### PROBLEM DESCRIPTION
Wherever a line in the data below holds "Reductase", copy that line.

### INFORMATION PROVIDED

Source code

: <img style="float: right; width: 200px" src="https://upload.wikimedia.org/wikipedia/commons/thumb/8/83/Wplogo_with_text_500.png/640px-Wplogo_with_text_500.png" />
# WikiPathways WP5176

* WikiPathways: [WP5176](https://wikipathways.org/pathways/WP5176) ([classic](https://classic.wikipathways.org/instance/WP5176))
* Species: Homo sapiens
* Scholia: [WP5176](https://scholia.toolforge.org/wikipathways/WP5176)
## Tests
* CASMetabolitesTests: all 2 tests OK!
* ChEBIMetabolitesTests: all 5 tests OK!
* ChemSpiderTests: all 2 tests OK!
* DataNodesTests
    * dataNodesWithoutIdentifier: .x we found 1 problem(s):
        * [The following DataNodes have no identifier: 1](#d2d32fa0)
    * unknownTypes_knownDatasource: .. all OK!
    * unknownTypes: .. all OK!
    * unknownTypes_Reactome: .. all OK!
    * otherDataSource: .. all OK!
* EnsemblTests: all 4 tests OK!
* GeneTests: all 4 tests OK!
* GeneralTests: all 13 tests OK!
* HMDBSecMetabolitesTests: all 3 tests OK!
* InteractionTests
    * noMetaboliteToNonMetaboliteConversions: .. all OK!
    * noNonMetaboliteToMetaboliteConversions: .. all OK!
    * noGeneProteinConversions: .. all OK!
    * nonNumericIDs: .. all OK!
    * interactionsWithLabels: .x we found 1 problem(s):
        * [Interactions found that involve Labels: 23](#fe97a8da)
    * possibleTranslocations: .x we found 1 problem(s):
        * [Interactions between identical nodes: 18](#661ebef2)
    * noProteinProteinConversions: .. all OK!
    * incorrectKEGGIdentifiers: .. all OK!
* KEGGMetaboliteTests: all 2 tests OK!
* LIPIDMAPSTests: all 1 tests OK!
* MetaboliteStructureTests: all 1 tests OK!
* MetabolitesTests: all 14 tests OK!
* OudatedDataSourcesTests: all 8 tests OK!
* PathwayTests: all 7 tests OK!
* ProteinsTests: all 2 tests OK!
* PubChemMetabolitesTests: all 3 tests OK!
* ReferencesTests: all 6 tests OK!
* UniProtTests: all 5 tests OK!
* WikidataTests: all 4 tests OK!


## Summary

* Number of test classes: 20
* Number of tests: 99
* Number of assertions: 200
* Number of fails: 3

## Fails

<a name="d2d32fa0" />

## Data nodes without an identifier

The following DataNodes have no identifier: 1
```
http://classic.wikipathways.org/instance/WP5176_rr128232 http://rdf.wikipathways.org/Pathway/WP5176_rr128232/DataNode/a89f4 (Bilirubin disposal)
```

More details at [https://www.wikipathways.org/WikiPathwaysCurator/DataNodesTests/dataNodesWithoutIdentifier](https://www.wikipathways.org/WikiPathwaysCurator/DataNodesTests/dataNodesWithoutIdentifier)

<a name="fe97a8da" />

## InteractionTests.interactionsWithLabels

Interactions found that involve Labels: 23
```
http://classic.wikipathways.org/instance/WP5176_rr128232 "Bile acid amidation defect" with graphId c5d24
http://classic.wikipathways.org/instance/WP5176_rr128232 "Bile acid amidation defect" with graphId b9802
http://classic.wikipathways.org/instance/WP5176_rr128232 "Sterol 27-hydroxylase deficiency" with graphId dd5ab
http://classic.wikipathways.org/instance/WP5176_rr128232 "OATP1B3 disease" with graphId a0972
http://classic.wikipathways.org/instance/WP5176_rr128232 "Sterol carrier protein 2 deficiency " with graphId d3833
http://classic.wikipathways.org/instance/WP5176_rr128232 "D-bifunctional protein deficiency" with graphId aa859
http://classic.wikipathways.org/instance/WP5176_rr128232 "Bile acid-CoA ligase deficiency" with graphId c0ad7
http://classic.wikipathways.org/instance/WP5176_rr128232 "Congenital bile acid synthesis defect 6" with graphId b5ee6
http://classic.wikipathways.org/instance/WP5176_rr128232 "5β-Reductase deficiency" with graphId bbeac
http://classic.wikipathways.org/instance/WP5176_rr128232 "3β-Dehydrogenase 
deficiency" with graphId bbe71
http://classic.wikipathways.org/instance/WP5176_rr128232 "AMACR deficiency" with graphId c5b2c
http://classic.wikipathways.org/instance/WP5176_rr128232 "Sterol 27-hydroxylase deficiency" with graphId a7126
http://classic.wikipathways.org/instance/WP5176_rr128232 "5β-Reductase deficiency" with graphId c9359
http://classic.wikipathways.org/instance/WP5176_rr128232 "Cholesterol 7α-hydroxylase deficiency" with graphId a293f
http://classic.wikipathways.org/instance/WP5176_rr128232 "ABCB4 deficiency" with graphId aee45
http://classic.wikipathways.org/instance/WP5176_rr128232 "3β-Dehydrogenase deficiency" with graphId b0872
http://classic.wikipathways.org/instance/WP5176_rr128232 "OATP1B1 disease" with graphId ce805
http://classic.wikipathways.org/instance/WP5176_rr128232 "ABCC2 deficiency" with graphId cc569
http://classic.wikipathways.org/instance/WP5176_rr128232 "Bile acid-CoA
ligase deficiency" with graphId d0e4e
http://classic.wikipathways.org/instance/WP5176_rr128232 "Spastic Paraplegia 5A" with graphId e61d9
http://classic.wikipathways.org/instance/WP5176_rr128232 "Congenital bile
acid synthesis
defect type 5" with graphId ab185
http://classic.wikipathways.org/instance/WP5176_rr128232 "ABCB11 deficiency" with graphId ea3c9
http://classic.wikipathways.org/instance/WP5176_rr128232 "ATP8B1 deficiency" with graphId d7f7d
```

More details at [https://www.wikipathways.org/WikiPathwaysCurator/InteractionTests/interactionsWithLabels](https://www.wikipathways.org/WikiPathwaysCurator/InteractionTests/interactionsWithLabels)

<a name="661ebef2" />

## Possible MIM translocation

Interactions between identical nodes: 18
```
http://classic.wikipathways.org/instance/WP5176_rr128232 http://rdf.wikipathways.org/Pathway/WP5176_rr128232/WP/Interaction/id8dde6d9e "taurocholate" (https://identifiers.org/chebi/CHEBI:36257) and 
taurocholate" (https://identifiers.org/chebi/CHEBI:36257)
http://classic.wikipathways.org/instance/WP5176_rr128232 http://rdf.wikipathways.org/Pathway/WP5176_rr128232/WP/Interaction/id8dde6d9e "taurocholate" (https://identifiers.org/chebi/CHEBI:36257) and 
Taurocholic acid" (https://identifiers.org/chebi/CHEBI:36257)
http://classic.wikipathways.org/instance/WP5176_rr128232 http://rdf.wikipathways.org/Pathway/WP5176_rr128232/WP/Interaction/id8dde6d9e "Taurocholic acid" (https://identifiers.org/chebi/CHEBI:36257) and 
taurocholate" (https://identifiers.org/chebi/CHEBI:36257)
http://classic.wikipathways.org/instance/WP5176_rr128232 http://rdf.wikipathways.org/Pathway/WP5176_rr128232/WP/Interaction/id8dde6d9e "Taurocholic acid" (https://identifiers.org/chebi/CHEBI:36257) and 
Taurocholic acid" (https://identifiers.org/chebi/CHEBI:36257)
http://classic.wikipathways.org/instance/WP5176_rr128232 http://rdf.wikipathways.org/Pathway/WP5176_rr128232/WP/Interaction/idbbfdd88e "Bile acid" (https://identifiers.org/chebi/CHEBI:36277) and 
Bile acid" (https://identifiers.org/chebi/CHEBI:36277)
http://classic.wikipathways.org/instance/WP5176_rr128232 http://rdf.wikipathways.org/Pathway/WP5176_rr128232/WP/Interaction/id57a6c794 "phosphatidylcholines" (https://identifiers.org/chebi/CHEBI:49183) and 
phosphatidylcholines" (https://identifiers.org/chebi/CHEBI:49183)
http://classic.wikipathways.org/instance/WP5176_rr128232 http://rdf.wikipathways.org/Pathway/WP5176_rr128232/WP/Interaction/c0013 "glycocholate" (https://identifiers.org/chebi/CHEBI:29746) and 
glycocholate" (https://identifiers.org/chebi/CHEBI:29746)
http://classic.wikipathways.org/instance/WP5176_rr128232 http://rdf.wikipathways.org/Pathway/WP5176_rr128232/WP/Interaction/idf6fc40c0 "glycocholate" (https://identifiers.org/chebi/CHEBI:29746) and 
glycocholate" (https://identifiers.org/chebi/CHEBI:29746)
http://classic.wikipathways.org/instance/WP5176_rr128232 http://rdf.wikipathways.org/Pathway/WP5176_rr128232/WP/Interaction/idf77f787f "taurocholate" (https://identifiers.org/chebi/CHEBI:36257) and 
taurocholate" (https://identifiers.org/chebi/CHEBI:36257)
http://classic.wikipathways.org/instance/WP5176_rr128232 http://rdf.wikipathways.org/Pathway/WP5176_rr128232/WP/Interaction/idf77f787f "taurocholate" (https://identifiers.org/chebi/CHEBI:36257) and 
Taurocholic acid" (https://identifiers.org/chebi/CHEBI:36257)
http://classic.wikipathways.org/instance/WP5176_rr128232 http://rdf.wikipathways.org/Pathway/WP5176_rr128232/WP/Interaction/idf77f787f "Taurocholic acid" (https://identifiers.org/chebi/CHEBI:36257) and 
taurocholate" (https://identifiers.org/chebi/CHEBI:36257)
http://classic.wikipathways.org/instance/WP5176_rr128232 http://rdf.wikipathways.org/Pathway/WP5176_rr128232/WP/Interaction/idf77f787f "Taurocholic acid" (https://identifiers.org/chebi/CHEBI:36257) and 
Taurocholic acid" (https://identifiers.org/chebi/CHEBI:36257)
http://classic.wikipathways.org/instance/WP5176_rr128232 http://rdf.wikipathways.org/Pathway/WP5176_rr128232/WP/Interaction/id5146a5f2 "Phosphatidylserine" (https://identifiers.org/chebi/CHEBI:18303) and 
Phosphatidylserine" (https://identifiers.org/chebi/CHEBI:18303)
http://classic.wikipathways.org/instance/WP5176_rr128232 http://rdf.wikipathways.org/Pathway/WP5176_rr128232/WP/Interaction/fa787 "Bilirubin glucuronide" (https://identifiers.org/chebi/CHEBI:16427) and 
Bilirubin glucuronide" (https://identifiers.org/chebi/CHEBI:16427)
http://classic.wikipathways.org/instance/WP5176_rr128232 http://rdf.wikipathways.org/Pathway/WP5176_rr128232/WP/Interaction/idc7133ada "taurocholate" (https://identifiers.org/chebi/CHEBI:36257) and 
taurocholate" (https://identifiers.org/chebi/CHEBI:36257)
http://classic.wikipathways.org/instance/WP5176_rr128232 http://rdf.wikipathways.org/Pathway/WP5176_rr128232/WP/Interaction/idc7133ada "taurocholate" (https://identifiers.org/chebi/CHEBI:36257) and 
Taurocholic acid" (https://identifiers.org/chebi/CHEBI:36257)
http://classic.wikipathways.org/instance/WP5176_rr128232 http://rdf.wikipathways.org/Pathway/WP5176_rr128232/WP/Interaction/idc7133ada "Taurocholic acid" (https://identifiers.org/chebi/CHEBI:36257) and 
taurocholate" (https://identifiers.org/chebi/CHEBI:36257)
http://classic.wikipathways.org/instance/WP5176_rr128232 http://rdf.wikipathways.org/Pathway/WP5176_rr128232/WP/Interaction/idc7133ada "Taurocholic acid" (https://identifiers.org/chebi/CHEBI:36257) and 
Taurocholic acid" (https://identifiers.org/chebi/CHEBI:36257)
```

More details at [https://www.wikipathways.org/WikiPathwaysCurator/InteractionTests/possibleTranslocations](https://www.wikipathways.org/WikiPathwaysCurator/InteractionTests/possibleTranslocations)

==

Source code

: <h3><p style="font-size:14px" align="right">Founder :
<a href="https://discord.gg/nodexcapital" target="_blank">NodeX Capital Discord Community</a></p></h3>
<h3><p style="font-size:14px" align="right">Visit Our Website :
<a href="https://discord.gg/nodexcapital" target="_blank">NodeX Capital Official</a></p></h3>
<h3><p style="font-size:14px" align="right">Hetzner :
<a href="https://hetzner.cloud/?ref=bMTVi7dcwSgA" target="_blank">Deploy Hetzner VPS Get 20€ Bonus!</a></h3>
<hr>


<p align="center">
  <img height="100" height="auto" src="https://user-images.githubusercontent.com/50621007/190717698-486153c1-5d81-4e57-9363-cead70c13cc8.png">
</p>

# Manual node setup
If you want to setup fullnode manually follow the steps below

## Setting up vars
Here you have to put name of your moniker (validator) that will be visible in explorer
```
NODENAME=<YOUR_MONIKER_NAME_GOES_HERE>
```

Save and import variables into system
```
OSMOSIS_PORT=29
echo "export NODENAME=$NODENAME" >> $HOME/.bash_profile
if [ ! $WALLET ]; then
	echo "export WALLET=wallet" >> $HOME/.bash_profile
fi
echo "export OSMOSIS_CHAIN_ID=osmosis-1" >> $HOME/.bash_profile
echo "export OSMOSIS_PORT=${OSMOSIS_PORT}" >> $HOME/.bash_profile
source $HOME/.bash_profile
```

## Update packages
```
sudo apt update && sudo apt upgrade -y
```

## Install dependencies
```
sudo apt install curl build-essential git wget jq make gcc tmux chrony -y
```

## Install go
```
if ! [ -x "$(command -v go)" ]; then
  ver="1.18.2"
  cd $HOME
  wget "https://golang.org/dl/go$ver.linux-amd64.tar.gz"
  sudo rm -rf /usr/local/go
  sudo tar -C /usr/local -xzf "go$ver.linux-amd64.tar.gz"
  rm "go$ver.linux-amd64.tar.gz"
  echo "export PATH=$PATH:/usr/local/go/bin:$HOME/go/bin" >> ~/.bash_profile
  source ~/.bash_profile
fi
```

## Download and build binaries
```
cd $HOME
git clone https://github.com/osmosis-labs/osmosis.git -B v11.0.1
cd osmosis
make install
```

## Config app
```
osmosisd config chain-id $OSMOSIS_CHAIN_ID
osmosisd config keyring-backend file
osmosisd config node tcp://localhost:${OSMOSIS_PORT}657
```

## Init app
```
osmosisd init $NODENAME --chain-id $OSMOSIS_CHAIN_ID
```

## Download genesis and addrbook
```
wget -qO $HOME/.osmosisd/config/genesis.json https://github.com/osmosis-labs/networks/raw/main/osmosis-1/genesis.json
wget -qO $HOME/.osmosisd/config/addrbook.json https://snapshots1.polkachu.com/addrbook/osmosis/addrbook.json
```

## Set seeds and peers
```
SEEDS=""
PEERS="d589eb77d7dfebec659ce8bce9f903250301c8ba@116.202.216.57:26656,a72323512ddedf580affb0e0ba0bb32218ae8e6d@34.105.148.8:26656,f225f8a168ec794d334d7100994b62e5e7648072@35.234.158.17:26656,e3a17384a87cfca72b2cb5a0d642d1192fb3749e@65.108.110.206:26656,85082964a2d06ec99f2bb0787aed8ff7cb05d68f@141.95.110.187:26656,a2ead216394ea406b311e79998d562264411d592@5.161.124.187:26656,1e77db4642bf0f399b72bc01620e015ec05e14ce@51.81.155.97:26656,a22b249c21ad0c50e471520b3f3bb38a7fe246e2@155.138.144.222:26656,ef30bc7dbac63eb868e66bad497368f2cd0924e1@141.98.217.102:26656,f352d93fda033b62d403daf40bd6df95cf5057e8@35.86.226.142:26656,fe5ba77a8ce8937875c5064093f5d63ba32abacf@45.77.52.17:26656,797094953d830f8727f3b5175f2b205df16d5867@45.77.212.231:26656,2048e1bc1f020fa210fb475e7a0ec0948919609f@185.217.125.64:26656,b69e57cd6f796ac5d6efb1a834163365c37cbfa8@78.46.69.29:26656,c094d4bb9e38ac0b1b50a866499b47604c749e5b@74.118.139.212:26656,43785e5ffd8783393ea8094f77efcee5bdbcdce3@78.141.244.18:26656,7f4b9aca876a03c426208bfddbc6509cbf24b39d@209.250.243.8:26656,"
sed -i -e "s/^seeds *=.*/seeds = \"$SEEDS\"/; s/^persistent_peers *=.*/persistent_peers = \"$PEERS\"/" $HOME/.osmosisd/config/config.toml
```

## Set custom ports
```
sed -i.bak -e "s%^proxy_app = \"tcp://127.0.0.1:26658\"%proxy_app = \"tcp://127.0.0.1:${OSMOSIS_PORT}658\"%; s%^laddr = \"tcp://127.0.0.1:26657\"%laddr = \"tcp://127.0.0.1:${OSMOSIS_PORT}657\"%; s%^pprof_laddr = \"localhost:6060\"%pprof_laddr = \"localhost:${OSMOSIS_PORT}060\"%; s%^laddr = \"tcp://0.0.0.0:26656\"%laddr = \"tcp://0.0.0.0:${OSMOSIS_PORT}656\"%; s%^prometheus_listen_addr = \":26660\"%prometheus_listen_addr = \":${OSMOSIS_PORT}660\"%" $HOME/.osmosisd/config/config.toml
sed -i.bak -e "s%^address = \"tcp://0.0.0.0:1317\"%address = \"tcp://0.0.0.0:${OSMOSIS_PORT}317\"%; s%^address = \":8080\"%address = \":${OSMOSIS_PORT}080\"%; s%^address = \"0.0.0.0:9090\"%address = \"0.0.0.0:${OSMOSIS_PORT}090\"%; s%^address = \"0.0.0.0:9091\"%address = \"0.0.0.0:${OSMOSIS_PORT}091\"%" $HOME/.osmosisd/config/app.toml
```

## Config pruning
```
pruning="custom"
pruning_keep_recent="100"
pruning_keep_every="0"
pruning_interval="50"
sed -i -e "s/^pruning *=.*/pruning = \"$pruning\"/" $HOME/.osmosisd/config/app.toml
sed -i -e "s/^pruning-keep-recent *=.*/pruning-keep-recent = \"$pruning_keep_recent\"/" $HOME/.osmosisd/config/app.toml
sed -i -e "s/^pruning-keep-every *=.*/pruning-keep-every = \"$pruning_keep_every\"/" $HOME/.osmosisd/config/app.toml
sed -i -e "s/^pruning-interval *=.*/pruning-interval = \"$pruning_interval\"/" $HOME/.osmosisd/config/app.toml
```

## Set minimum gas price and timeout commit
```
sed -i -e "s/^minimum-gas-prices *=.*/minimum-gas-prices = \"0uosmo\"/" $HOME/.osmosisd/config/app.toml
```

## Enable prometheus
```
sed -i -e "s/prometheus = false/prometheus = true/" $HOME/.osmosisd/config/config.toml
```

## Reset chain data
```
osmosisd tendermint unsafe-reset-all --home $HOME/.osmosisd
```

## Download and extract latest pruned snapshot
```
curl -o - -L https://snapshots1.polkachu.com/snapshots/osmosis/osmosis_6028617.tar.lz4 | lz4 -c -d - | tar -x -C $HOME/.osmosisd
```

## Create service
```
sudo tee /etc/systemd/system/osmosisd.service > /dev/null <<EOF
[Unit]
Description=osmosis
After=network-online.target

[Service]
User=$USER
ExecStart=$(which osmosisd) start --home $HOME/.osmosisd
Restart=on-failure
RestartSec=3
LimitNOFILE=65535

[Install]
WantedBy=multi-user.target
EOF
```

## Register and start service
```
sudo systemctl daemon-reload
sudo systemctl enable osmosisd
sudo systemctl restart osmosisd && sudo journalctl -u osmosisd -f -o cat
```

--

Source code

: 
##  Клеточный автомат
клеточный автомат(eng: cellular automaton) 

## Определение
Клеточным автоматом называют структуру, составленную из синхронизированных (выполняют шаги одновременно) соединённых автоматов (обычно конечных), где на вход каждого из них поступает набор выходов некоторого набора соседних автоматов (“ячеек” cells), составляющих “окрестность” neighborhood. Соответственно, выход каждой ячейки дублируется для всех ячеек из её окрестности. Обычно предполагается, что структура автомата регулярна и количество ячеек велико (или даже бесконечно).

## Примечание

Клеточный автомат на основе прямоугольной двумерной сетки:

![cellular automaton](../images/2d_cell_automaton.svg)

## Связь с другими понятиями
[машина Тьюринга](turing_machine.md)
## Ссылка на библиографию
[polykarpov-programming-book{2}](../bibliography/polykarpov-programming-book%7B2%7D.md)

### TASK RESPONSE
http://classic.wikipathways.org/instance/WP5176_rr128232 "5β-Reductase deficiency" with graphId bbeac
http://classic.wikipathways.org/instance/WP5176_rr128232 "5β-Reductase deficiency" with graphId c9359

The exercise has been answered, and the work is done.